São os povos indígenas considerados os guardiões da
floresta. São as crianças desnutridas e envenenadas
pelo mercúrio. São as nossas famílias com fome,
porque os peixes desapareceram devido às
hidrelétricas. É o alimento contaminado pelos
agrotóxicos que no futuro nos causarão câncer.

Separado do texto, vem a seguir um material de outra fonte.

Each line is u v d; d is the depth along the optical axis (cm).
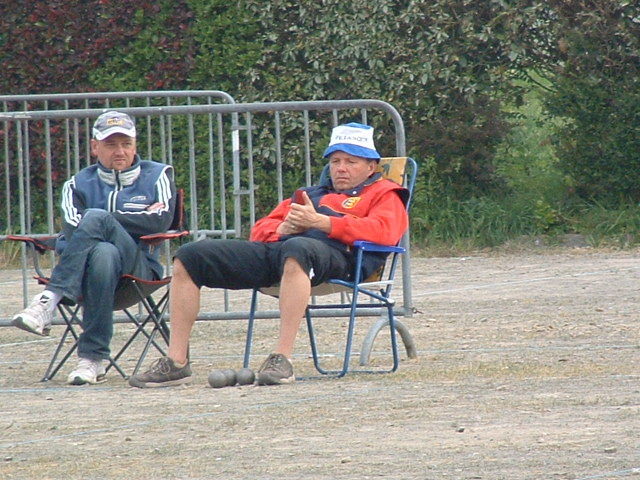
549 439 1984
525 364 2767
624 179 5553
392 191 2723
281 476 1823
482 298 4059
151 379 2650
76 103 5834
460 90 5647
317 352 3136
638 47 5438
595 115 5525
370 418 2206
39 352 3306
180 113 3334
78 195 2883
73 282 2698
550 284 4350
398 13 5719
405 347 2956
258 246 2659
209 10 5756
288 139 5741
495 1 5631
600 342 3081
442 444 1981
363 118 3275
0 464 1975
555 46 5619
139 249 2769
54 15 5806
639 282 4275
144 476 1856
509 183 5834
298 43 5759
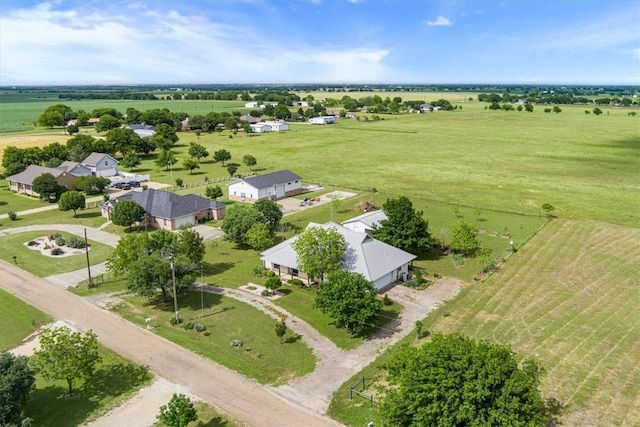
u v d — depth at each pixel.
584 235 70.81
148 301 51.44
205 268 60.00
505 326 45.16
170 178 115.75
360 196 95.50
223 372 38.72
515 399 26.72
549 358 39.81
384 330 45.00
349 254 53.72
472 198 93.19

Mas de onde vem a força para continuar? Dos espíritos
da floresta e dos rios, das árvores que consideramos
sagradas, do sopro dos ventos, dos animais, da força
das nossas mulheres, do entusiasmo dos nossos
jovens, da sabedoria dos nossos sábios, da nossa
ancestralidade, das nossas culturas e das nossas
espiritualidades.
Os povos da floresta são a esperança para um futuro
possível, com soluções sustentáveis e a possibilidade
de se viver em harmonia com a natureza. Cito um
trecho do livro "Teias de Luta: Narrativas Feministas em
Resistência aos Megaprojetos", de realização do
Instituto Pacs:
"Se a maldade e a injustiça adoecem, a luta é
perspectiva. É o oxigênio em meio ao pó e à fumaça, é
o silêncio de antes das máquinas, é fincar os pés no
chão, às margens do rio, pôr as mãos nas águas e se
conectar com a natureza. É enxergar esperança entre
as árvores e sentir a liberdade da floresta. É criar arte
através das vozes, sons, corpos, formas e sonhos que
se recusam a ser destruídos. É não aceitar ser só mais
uma estatística. É afirmar e preservar a identidade
enquanto ser e território, saber de onde veio e tirar de lá
a sabedoria para construir os caminhos que ainda estão
por vir".
Lutamos para que nossas crianças possam crescer
livres e saudáveis. É pela sobrevivência das nossas
florestas e das nossas tradições. É um grito para ecoar
as vozes historicamente caladas de mulheres, povos
originários, quilombolas, movimento negro, ribeirinhos,
extrativistas e todos os povos da floresta.
É para contar a verdadeira história, até hoje negada, de
um país que não foi descoberto, mas invadido,
massacrado e que até hoje coloca em curso um projeto
de genocídio.
Se pararmos de lutar, as invasões não vão parar, os
garimpeiros não irão se retirar, não irão parar de nos
matar. É uma luta pela vida. Uma luta global pela vida
dos povos tradicionais e de todo o planeta.